# Lathe repair



## Larry42 (Jan 14, 2020)

The cross slide on my lathe had started moving erratically when under power. It finally stopped. Took the taper attachment off the back of it, then the rest of the cross slide off of the carriage. Found the problem. The set screw that held the key in the gear shaft (hand wheel shaft) that slides onto the threaded shaft had fallen out. That released the key and it also fell into the apron gear box. The parts book listed the screw as a 3mm x 5mm panhead. I tried a 3mm in the hole but it didn't even touch the sides. A 4mm went in very loosely. Threads looked stripped. I had never had this part of the lathe apart before so it was made that way. A very bad design as there were only 2 -3 threads engaged to start with. The shaft was very thin because of the keyway at that point. Using my gage pin set I found that a pin .010 larger that the 4mm threads would go right through. Only choice now was to drill & tap for a 5mm set screw. I used a gage pin to align the hole to the chuck on the mill. Then tapped using a tap follower. Made a new 5mm key. Thought about Leaving the key & set screw in the apron gear case but decided not.

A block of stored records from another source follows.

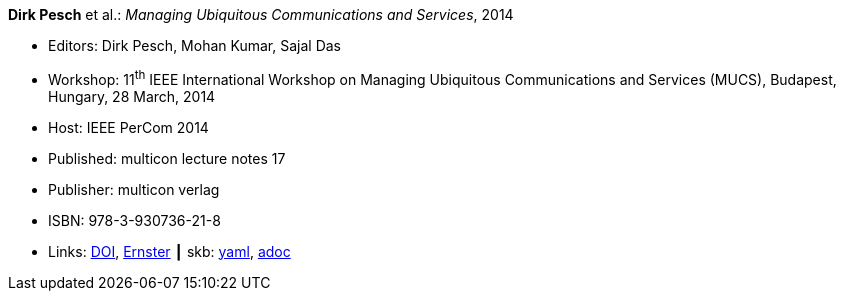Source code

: //
// This file was generated by SKB-Dashboard, task 'lib-yaml2src'
// - on Wednesday November  7 at 08:42:48
// - skb-dashboard: https://www.github.com/vdmeer/skb-dashboard
//

*Dirk Pesch* et al.: _Managing Ubiquitous Communications and Services_, 2014

* Editors: Dirk Pesch, Mohan Kumar, Sajal Das
* Workshop: 11^th^ IEEE International Workshop on Managing Ubiquitous Communications and Services (MUCS), Budapest, Hungary, 28 March, 2014
* Host: IEEE PerCom 2014
* Published: multicon lecture notes 17
* Publisher: multicon verlag
* ISBN: 978-3-930736-21-8
* Links:
      link:https://doi.org/10.1109/PerComW.2014.6815126[DOI],
      link:https://ernster.com/detail/ISBN-9783930736218//Managing-Ubiquitous-Communications-and-Services-2014?bpmctrl=bpmrownr.3%7Cforeign.74180-1-0-0[Ernster]
    ┃ skb:
        https://github.com/vdmeer/skb/tree/master/data/library/proceedings/mucs/mucs-2014.yaml[yaml],
        https://github.com/vdmeer/skb/tree/master/data/library/proceedings/mucs/mucs-2014.adoc[adoc]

The feed shaft slides through, so I will have to take the block off the end of the lathe and see if I can get the 3 shafts out far enough to clear the gear case. 
I've decided to clean every thing and while putting it back together try and figure out how to take some of the slack out of the taper attachment. I had wondered how they managed to get both the front cross slide hand wheel and the taper attachment to move the slide. It is the concentric shafts & key way. Don't know if that is designed into the lathe or parts have to be replaced to make it that way when you want to add a taper attachment. 
The Chinese method of scraping the cross slide was to put some course grinder marks in the surface. Sort of looks like scraping and may fulfill the function of keeping an oil film between the parts.       To be continued!


----------



## markba633csi (Jan 14, 2020)

The Chinese method of scraping is often no scraping at all   Just milled and assembled


----------